On October 21, 1978, the Presbytery of Ohio removed from its roll the Rev. Arnold S. Kress, a minister who had served in the Japan mission, beginning in 1966. The action by the presbytery was the last step in a long judicial process, centering on Kress’s views on the charismatic gifts. Having been brought home by the Committee on Foreign Missions and granted a special furlough, Kress had produced several papers on the subject. In a trial conducted by the Presbytery of Ohio, Kress asserted that “the gifts of prophecy and tongues may continue in the church today.” (Kress held mildly charismatic views, and he denied that any contemporary manifestation of tongues or prophecy was accompanied by new revelation.)

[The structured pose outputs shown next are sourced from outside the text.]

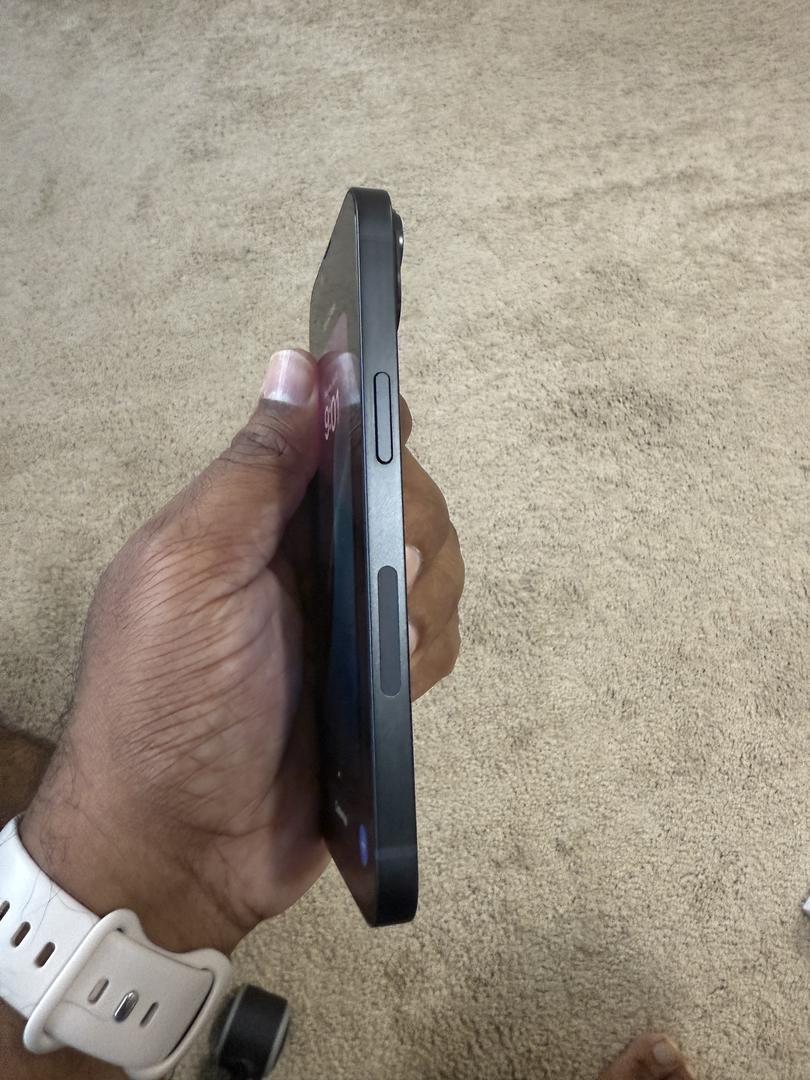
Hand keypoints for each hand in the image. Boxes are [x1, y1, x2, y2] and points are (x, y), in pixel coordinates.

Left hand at [22, 349, 463, 955]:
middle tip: (386, 566)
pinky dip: (426, 652)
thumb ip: (252, 471)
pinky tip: (394, 679)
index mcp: (253, 520)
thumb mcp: (192, 569)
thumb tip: (295, 364)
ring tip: (386, 639)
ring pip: (431, 567)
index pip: (333, 441)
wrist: (185, 847)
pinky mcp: (378, 682)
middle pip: (402, 499)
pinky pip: (435, 640)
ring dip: (426, 594)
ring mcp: (346, 623)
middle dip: (413, 521)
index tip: (401, 430)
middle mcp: (305, 561)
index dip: (374, 424)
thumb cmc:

The Presbytery found him guilty of doctrinal error that was “contrary to the Word of God.” He then appealed his conviction to the 45th General Assembly that met in Grand Rapids in May, 1976. This was the first time in the forty-year history of the OPC that a judicial case had ever come before a General Assembly. (Previously, doctrinal matters were dealt with by complaints against lower courts or referring matters to a study committee.) The Assembly voted to deny Kress’s appeal and to uphold the judgment of the Presbytery. It also passed a resolution “urging Mr. Kress to accept the decisions of his brethren and further expressing its judgment that his ministerial gifts were of value to the church despite the adverse judicial decisions.”
Kress eventually joined the Christian Reformed Church, and he served for seven years in its mission to Japan. The Ohio Presbytery’s action brought closure to the matter in the OPC.